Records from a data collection

_ _ _ _ _

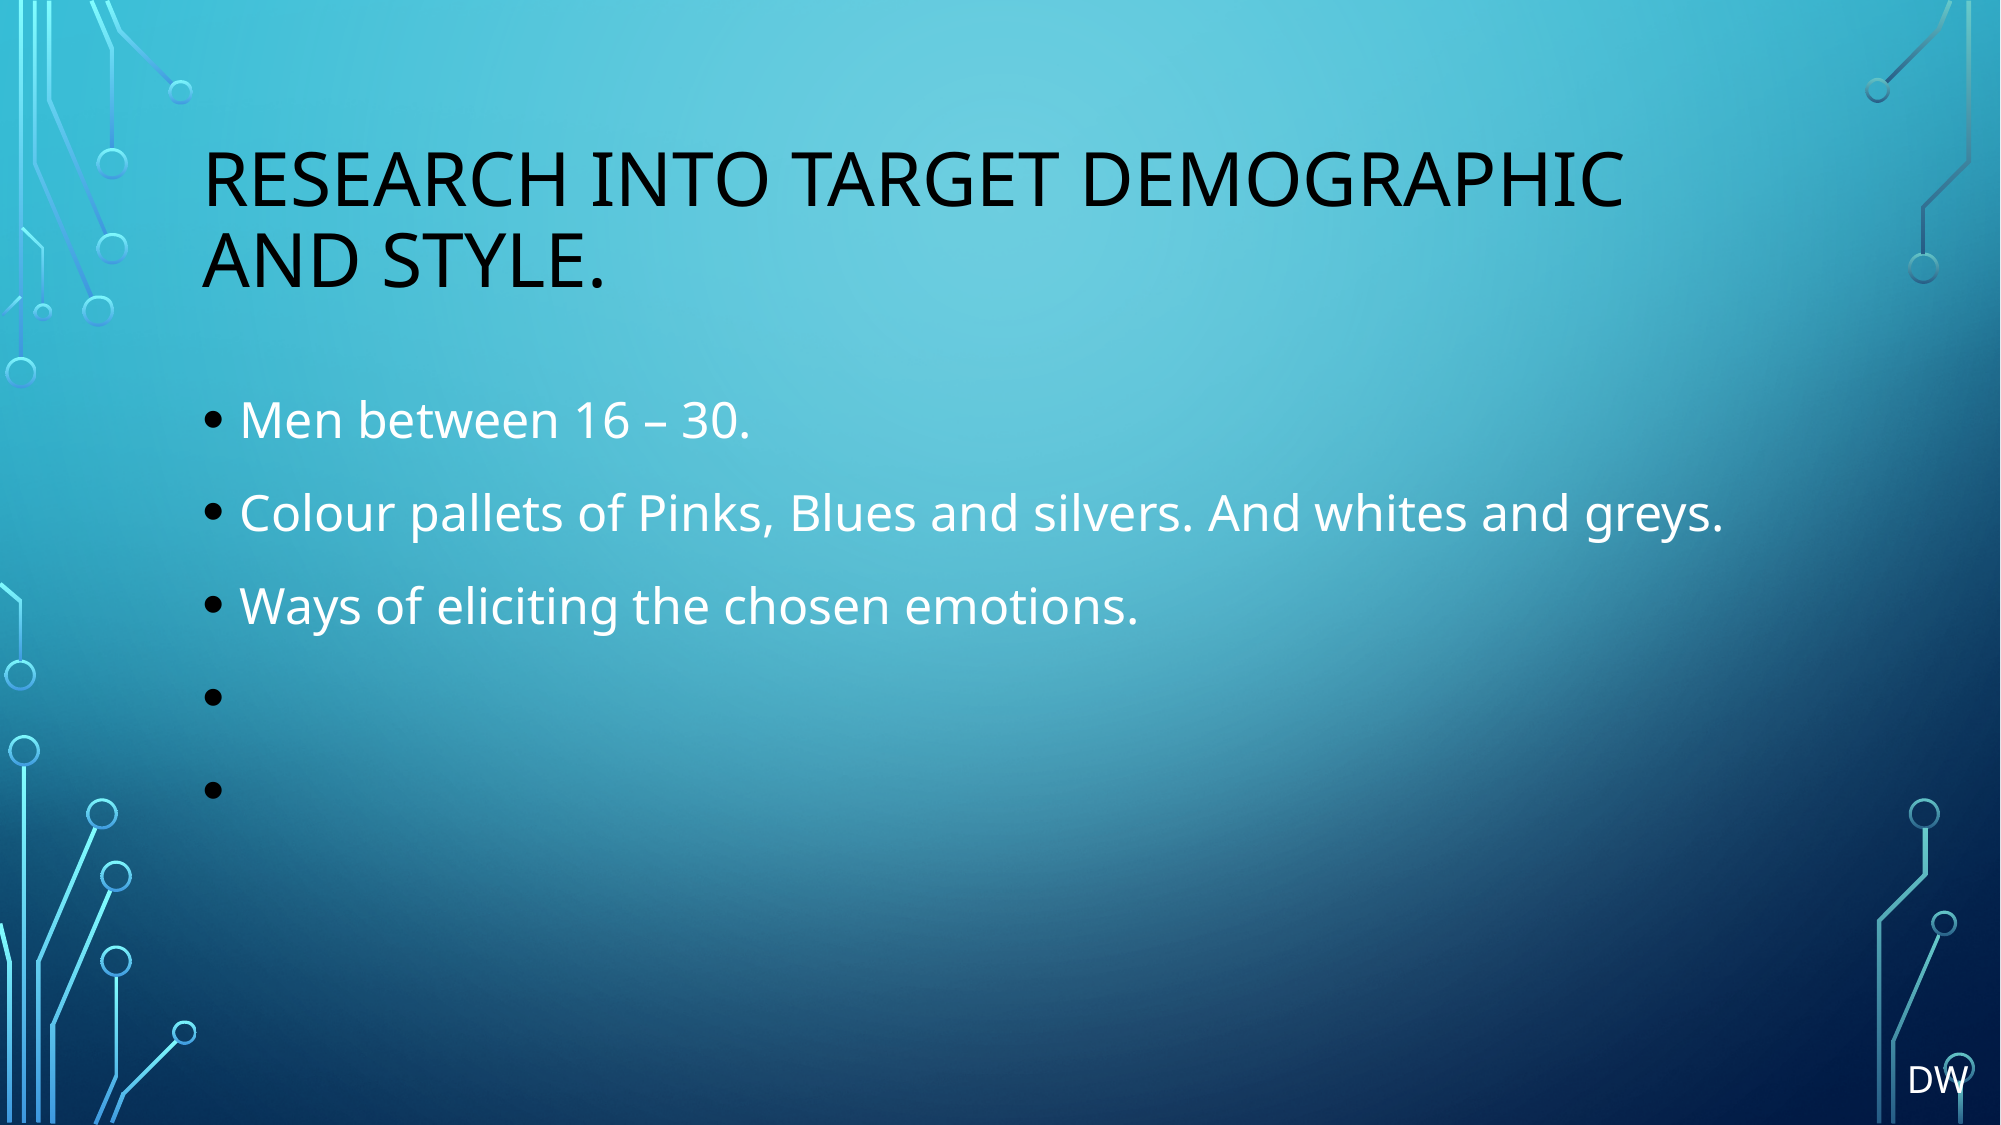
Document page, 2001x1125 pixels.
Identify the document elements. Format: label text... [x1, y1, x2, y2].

text_box DW [1891, 1048, 2000, 1110]
title Research into target demographic and style. [187, 101, 1813, 344]
list Men between 16 – 30. Colour pallets of Pinks, Blues and silvers. And whites and greys. Ways of eliciting the chosen emotions. [187, 369, 1813, 951]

_ _ _ _ _

Can you update the listing by replacing "elements" with "components" throughout, leaving everything else unchanged and omitting the pictures from your answer?

Document page, 2001x1125 pixels.
Identify the document components. Format: label text... [x1, y1, x2, y2].

text_box DW [1891, 1048, 2000, 1110]
title Research into target demographic and style. [187, 101, 1813, 344]
list Men between 16 – 30. Colour pallets of Pinks, Blues and silvers. And whites and greys. Ways of eliciting the chosen emotions. [187, 369, 1813, 951]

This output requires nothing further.